# TASK STATEMENT:
Echo the lines of data word for word, everything from the line containing "common name: Common garter snake" down to the line containing "order: Perciformes", with both of those lines included.

# Stored items:
* BEGIN *
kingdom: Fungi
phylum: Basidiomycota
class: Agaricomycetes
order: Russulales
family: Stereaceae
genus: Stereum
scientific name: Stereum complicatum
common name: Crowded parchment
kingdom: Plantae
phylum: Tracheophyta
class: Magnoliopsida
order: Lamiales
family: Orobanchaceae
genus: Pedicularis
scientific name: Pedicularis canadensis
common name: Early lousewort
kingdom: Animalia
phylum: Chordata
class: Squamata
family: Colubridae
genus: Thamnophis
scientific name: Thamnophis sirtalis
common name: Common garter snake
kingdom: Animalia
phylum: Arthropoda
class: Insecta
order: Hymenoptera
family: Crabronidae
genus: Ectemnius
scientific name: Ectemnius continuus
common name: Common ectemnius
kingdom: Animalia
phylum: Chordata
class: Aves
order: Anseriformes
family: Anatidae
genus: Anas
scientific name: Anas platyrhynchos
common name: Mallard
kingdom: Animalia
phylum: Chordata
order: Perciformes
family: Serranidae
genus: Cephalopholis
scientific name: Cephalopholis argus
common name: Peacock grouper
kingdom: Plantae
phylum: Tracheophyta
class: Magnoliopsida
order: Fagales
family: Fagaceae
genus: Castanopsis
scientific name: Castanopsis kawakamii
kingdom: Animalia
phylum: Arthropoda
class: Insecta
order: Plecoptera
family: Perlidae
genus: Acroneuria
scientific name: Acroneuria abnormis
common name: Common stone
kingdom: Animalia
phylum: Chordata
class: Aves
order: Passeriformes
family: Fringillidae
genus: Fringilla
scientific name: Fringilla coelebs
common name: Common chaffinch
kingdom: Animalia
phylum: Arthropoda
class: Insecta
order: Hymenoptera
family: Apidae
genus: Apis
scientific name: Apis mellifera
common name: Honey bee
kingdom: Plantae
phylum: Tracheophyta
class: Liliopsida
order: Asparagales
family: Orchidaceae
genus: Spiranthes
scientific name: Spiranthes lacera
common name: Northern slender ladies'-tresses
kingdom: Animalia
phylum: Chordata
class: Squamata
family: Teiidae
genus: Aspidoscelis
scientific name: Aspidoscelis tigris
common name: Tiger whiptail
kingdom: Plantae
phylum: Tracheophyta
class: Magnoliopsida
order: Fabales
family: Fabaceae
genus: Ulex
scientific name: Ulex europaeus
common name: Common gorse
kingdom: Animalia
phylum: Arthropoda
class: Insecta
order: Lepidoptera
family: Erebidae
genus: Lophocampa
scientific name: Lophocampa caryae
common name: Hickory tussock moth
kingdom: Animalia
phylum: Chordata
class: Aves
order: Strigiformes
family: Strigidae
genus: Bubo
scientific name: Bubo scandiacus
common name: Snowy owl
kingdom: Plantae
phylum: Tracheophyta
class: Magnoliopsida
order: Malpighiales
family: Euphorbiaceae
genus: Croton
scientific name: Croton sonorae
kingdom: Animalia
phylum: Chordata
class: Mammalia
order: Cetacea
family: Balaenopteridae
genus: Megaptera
* END *
# THE COMPLETED TASK:
common name: Common garter snake
kingdom: Animalia
phylum: Arthropoda
class: Insecta
order: Hymenoptera
family: Crabronidae
genus: Ectemnius
scientific name: Ectemnius continuus
common name: Common ectemnius
kingdom: Animalia
phylum: Chordata
class: Aves
order: Anseriformes
family: Anatidae
genus: Anas
scientific name: Anas platyrhynchos
common name: Mallard
kingdom: Animalia
phylum: Chordata
order: Perciformes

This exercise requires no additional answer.